BV-chemo, brentuximab vedotin + cyclophosphamide + doxorubicin + prednisone; CHOEP, cyclophosphamide + doxorubicin + vincristine + etoposide + prednisone; CHOP, cyclophosphamide + doxorubicin + vincristine + prednisone; EPOCH, etoposide + prednisone + vincristine + cyclophosphamide + doxorubicin; R-CHOP, rituximab + CHOP.

[0105] Median (range) PFS was 3.62 (0.03+ -17.2+) months. Median duration of response was 7.7 months, and 7.4 months for those in CR. TEAEs leading to dose hold or dose reduction occurred in 37.6% and 3.0% of patients. The most frequent adverse events (AEs) (all causality) with maximum GR3 were increased alanine aminotransferase/aspartate aminotransferase (ALT/AST) (14.9%/13.4%), rash maculo-papular and diarrhea (both 7.9%) neutropenia (13.8%) and increased ALT (5.9%, maximum GR4). Adverse events of special interest (AESI) included infections, colitis, cutaneous reactions, neutropenia, diarrhea, pneumonitis, and transaminase elevation. Incidence of transaminase elevation was less at Cycle >4 (12.9%), versus at Cycle <2 (33.7%). Incidence of pneumonia, pneumonitis, and colitis was low regardless of treatment duration (Cycle <2 to Cycle >4: range 0-3.2%), and the rates of some AESIs increased slightly from Cycle <2 to Cycle >4 (infections increased by 5.6%, diarrhea and cutaneous reactions both increased by 2.8%). Transaminase elevations decreased, and diarrhea and infections increased as number of prior anticancer regimens increased.

[0106] Total 8 deaths in TEAEs other than PD were observed as follows: 1 patient each experiencing GI hemorrhage, vascular dementia, acute cholecystitis, hypoxia, suicide (unlikely/unrelated), and sepsis, EBV-associated lymphoproliferative disorder, and pneumonitis (treatment-related). AESIs by select subgroups: See Table 2.

Table 2. Preliminary Results: Adverse events of special interest (all grades, all causality) by prior regimen and time on treatment subgroups

[0107] The interim results of the expansion phase show an ORR of 49% and a CR rate of 34%, which suggests this therapy is superior to currently available standard of care (SOC) therapeutic options. Duvelisib was well tolerated in this population and remained consistent with the known safety profile of duvelisib. These data, from a large diverse population of T-cell lymphoma patients, build upon prior reports demonstrating duvelisib as an active oral treatment for patients with R/R PTCL.

[0108] Conclusion

[0109] The response by type of prior anticancer therapy was generally consistent with the overall population (range 43.2% to 54%). The response rates of >35% were seen regardless of number of prior regimens. The types of AEs seen were consistent with those observed previously in the PRIMO trial. As shown in Table 2, the rates of AESIs (infections, cutaneous reactions, diarrhea, decreased neutropenia/neutrophil count, pneumonia, pneumonitis, and transaminase elevation) significantly decreased in patients who were treated with the >2-4 and >4 cycles treatment regimens as compared to the patients who received <2 cycle treatment.
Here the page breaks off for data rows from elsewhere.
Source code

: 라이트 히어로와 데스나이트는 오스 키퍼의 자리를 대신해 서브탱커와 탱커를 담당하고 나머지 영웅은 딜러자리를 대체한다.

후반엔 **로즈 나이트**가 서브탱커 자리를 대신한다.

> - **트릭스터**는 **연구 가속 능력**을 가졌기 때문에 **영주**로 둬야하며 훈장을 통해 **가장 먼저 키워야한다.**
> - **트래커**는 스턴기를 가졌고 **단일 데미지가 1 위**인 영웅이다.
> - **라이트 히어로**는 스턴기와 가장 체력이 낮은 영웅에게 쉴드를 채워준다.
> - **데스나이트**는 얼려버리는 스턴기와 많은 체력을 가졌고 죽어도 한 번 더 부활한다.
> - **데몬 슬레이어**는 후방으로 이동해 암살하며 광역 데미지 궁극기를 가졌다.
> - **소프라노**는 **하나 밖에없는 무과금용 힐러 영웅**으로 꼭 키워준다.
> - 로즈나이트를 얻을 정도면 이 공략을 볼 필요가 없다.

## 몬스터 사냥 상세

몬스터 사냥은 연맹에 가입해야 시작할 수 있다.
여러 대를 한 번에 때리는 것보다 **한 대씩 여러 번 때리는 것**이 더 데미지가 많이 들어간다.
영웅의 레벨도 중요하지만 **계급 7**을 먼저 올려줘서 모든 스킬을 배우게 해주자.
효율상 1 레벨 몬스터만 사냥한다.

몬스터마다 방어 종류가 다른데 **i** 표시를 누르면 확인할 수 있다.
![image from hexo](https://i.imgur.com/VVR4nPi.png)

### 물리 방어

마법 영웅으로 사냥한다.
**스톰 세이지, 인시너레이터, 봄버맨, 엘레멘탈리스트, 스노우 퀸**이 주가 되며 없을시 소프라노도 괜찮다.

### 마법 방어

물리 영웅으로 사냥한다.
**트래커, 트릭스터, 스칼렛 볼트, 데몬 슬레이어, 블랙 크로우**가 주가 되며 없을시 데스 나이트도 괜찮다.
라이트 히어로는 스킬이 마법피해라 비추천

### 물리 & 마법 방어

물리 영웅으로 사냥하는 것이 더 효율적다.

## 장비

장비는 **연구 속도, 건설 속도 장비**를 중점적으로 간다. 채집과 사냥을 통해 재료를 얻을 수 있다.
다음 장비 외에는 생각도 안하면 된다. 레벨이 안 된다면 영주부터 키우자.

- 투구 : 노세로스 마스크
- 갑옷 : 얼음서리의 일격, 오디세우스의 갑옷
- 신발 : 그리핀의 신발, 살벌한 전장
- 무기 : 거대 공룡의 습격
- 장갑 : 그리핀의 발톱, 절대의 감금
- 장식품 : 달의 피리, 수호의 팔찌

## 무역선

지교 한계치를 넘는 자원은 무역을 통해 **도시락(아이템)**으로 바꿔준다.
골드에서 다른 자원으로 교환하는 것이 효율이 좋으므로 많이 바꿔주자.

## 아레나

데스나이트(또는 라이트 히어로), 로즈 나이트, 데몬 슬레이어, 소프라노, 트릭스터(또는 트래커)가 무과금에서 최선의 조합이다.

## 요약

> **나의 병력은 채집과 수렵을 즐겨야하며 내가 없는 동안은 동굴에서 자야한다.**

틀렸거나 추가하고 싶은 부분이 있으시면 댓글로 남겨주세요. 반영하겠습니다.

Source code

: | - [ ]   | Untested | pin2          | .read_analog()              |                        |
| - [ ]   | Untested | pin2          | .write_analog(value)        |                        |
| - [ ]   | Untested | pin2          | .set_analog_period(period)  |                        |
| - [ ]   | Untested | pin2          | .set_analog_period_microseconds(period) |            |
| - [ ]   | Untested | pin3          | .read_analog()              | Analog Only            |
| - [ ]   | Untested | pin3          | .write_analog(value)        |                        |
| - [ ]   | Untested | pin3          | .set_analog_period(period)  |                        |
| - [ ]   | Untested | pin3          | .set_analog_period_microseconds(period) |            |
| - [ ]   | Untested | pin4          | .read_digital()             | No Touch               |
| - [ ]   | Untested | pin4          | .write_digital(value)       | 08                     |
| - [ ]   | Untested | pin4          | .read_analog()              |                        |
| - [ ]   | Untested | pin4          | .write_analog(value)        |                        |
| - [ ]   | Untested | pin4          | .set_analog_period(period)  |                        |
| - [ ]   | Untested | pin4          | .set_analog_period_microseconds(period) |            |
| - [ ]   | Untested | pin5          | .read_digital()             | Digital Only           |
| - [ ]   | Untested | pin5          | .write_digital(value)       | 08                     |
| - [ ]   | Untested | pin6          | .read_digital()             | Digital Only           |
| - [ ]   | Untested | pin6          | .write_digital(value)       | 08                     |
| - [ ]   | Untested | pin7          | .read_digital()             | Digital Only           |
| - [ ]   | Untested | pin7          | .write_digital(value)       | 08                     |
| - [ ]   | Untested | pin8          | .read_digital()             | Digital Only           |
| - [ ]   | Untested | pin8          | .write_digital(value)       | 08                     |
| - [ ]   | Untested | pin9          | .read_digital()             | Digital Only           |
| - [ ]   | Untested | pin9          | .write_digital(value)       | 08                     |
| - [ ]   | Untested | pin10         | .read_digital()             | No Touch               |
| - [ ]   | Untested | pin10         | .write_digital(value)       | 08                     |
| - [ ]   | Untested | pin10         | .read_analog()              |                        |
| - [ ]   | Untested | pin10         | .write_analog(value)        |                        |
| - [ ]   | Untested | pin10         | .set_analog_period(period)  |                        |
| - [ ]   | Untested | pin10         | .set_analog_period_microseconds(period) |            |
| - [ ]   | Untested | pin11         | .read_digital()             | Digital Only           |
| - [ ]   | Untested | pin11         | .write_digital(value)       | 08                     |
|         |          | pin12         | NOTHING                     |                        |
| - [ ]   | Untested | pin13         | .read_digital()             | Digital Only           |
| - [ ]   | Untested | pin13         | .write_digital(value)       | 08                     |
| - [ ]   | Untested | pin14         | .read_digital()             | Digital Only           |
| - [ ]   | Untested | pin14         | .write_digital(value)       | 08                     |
INCORPORATION BY REFERENCE

[0110] All references, articles, publications, patents, patent publications, and patent applications cited herein are incorporated by reference in their entireties for all purposes. However, mention of any reference, article, publication, patent, patent publication, and patent application cited herein is not, and should not be taken as, an acknowledgment or any form of suggestion that they constitute valid prior art or form part of the common general knowledge in any country in the world.